Health September 1, 2021 - 4:39 pm

Covid resurgence projected

Extreme preventive health measures can help overcome the regrowth.

Johns Hopkins coronavirus case tracker and Global Public Health expert Denise Gomez puts above 3,000 diagnosed daily in the Dominican Republic for the third week of October.

Santo Domingo, DR

Unos 21,323 new weekly cases of the Covid-19 virus would be registered in the country during the week of October 18 to 24 of this year, equivalent to 3,057 per day, according to the projections made in this regard by the Johns Hopkins coronavirus case tracker and Global Public Health expert, Denise Gómez.

The Dominican specialist assures that with these projections, she is conservative, using as a reference a transmissibility rate of 1.66, but that it could be higher due to the circulation of different variants and because she is convinced that the Delta is present in the country. However, officially it has not been detected.

In addition to the number of circulating variants and their virulence, the expert bases her projections, based on the current behavior of the epidemic, civil disobedience to protection measures, superspreading events that the population carries out every weekend throughout the country, on weakness in contact tracing and active case search.
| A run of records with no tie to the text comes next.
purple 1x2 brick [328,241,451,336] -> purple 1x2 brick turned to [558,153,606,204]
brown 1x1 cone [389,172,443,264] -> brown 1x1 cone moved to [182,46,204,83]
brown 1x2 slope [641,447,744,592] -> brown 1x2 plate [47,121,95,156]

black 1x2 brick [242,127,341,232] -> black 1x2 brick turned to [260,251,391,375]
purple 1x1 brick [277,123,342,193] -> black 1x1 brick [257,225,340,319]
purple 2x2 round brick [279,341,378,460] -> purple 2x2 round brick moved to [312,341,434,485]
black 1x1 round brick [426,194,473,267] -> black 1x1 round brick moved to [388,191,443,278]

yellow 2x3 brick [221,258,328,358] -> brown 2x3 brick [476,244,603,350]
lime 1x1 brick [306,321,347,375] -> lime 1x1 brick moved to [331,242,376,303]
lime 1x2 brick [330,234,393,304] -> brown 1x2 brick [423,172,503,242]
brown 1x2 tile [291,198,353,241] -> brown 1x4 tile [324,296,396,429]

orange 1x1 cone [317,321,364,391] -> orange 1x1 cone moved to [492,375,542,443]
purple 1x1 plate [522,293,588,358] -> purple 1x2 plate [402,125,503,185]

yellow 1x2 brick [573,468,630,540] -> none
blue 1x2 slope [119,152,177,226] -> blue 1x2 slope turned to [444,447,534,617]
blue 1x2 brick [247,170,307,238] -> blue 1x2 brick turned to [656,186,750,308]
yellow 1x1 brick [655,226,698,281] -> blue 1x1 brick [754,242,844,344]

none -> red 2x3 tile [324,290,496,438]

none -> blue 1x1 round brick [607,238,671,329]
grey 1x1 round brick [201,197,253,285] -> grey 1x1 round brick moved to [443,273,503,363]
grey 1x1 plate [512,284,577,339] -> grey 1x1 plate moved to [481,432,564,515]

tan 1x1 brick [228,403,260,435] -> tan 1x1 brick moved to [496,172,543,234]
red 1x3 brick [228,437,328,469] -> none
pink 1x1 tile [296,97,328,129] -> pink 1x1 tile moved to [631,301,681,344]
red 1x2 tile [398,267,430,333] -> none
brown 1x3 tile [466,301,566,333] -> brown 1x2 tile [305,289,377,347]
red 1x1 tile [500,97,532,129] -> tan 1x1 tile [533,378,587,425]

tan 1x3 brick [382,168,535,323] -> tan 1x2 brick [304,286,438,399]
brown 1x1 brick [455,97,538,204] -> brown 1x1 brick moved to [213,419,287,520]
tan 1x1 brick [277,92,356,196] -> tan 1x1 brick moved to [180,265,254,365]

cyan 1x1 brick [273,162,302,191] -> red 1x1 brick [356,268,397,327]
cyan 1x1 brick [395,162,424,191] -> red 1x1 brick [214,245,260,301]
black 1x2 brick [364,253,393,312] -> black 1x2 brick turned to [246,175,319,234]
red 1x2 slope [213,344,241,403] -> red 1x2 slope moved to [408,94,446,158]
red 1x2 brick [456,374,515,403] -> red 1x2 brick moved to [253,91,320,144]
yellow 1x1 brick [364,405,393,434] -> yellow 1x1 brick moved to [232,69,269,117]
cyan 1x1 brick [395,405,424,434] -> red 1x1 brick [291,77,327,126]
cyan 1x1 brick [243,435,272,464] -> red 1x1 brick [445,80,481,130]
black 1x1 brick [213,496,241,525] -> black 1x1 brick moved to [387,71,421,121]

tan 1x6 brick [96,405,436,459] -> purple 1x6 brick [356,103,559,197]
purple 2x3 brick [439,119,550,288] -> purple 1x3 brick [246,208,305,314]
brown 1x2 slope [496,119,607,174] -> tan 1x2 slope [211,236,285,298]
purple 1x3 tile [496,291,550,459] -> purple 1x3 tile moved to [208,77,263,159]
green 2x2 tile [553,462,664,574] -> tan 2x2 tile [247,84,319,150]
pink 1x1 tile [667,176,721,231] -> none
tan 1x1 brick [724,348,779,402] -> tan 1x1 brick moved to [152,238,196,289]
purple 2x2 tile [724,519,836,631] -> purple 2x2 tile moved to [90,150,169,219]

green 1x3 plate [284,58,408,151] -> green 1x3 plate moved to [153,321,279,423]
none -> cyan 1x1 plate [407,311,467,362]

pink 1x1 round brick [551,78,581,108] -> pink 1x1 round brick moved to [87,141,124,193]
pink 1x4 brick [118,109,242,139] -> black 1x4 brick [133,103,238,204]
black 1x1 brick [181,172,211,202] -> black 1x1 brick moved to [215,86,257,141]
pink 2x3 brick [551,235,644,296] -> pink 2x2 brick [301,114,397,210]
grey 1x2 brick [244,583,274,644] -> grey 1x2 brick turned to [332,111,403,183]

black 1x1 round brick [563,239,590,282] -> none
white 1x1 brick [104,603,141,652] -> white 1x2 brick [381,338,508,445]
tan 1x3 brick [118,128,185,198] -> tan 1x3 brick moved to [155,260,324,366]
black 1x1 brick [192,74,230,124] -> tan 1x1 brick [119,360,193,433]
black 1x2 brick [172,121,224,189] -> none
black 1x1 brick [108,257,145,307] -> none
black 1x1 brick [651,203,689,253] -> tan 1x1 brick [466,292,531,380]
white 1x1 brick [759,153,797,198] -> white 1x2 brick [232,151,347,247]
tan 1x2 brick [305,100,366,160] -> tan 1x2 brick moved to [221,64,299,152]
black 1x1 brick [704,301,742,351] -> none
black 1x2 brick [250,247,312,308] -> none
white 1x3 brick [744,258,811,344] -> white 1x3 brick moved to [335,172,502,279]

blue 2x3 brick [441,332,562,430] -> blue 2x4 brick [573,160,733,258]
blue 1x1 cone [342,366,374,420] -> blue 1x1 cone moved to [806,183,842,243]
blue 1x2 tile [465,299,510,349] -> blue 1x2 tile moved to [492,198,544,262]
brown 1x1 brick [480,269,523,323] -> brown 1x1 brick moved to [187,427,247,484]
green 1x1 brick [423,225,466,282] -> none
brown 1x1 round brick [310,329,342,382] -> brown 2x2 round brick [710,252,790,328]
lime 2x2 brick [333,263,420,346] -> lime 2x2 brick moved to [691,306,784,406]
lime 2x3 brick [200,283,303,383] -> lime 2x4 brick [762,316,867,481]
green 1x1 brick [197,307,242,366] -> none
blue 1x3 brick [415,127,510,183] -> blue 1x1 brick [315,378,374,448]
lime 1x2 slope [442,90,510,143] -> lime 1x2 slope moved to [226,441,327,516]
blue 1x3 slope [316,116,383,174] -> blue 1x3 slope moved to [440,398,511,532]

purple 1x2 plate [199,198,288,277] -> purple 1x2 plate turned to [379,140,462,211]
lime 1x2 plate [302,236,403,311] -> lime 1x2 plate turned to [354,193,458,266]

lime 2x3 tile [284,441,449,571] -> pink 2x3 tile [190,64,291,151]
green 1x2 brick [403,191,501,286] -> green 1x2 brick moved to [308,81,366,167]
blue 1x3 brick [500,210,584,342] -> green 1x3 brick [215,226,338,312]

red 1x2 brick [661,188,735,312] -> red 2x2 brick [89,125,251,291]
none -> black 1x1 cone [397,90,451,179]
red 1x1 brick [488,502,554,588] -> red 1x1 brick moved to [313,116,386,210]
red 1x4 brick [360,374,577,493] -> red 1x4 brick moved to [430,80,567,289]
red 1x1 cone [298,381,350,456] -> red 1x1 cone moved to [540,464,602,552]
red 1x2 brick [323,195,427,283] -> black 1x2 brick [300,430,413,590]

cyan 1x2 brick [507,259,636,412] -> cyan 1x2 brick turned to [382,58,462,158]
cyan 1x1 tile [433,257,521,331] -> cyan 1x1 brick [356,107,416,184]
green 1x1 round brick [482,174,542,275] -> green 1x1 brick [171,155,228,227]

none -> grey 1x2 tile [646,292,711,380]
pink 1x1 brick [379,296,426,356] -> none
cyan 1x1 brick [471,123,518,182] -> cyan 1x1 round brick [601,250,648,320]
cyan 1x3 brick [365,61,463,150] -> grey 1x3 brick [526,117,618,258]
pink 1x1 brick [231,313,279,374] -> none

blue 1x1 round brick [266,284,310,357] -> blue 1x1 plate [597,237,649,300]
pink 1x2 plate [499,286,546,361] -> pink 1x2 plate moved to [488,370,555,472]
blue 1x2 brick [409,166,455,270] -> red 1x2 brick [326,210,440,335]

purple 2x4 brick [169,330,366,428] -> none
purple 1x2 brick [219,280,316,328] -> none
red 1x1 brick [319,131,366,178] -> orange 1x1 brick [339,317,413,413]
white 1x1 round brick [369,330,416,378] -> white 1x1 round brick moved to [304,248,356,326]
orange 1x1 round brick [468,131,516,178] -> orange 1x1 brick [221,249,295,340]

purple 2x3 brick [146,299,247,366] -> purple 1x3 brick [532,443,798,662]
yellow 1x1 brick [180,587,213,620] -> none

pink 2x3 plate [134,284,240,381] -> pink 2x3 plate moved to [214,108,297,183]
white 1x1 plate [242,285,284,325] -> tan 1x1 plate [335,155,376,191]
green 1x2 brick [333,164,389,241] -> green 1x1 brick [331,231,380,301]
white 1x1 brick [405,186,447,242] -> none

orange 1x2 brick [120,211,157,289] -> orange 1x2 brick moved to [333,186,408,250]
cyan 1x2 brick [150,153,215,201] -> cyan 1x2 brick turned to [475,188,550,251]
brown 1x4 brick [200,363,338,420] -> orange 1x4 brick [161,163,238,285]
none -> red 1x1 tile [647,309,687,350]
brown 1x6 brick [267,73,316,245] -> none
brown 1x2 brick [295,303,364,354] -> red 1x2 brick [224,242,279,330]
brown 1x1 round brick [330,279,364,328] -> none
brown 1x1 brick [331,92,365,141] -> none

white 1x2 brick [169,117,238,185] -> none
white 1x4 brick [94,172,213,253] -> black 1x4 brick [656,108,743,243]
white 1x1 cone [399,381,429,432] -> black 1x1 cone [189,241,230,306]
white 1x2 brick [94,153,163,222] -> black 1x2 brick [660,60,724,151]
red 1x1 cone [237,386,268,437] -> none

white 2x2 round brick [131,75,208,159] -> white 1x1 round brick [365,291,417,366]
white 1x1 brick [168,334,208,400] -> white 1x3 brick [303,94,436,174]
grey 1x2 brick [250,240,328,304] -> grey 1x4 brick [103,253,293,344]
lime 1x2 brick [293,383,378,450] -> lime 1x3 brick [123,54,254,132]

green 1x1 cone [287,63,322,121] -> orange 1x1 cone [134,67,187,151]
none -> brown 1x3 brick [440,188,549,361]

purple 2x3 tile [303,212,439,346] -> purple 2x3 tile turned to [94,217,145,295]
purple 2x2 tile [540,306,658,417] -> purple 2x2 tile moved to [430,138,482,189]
In a visit to Listín Diario, the specialist said that the increase in cases is already beginning to be visualized with the systematic increase in the percentage of positivity of the samples that the country has been reporting for several days.

Every week
Gómez reported that weekly she has been making projections of the virus’s behavior in the country that have been fulfilled. The most significant increase in cases, breaking the barrier of a thousand daily, is expected to begin to be registered from the week of September 20 to 26.

She recalled that the transmissibility rate of the Delta variant is from 6 to 8; that is, each infected person can infect that number and considered it a weakness that the country is sequencing with very few samples.

Vaccinate undocumented people
Gómez understands that the country should be doing massive tests for the virus, with four times the number that is currently done, and especially contact tracing and not leave the diagnosis, as is presently the case, at the discretion of the patient, because the price that will be paid could be very high.

Regarding vaccination, she said that the country must include the undocumented, whose population could be around one or two million people, which joins a large part of the Dominican population that has not yet been vaccinated.

She said it increases the number of people circulating in the country without being vaccinated against the virus and, therefore, the risk of contagion and transmission.

Gómez notes that health care workers, those in the hotel area, and high-risk people should be followed up every one to two months.

The health expert suggests bolstering education, continuing to vaccinate, and incorporating close contact tracing to cut the line of transmission of the virus.